Even Oppidan, the co-living concept, hasn’t suffered as it might. “Up to a point we’ve been able to treat the building, by default, as a single bubble for some social distancing, and the amenity spaces are large enough to allow different social groups to move about.”

Confidence is such that Harold is looking at the prospects for another 100-unit scheme in the city.

So everything in the Northern Quarter is rosy? Alas, no.

Bar and restaurant operators fear a “catastrophic” hit thanks to the sudden evaporation of the city’s mighty student economy, Business Live reported.

The University of Manchester estimates that its students help contribute to more than £2B of economic activity, and support 21,000 jobs. The other half dozen universities do similar heavy lifting.

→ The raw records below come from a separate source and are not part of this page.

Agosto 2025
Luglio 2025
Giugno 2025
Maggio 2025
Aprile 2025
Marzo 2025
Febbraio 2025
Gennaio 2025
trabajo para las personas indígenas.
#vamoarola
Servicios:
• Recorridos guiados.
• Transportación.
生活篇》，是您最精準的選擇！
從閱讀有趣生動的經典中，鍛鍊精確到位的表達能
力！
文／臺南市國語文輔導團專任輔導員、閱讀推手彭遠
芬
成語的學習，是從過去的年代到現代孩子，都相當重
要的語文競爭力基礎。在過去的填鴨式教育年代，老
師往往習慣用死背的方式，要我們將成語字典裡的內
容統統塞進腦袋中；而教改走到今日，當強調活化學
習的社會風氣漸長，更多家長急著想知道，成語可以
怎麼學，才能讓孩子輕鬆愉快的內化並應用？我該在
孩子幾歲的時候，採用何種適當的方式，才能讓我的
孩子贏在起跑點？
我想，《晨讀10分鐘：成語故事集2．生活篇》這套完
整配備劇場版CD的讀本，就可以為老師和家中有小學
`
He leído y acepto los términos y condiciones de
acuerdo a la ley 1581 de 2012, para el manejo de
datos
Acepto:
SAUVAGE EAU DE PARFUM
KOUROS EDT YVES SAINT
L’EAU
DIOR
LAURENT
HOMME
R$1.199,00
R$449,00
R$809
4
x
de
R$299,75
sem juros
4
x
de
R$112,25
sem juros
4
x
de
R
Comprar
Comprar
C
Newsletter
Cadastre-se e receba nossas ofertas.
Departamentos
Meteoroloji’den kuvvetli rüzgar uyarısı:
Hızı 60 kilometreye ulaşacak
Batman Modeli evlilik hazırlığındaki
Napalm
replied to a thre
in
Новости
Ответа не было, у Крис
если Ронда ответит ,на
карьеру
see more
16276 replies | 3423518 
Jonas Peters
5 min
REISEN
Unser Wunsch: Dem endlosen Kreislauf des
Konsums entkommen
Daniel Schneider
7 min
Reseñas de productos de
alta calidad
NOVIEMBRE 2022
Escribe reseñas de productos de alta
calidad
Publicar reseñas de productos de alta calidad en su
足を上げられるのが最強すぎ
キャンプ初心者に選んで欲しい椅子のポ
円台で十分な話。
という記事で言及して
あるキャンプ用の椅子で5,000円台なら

Harold said that Manchester City Council has done its best to mitigate the damage. “They are taking this quite seriously. The licensing department have approved pavement licenses for bars and restaurants, and they have done all they can. We’ve also seen streets pedestrianised, and that has been a massive boost and it should probably remain once the pandemic has gone. It’s great to see people pumping money back into the economy,” he said.

new cultural recovery plan has been launched to help revive the 30 or more locally supported theatres, orchestras and museums that help keep the Northern Quarter's bar and restaurant sector busy.

The Northern Quarter has survived trouble before now. In the 1980s and early 1990s it was a dirty if characterful backwater, and sometimes dangerous. Nostalgic souls mourn its recent transformation into something more sleek, safe and domestic. Maybe today’s turmoil is giving the district back some of its original strive-and-survive atmosphere? If it does, that can only strengthen its longer-term appeal.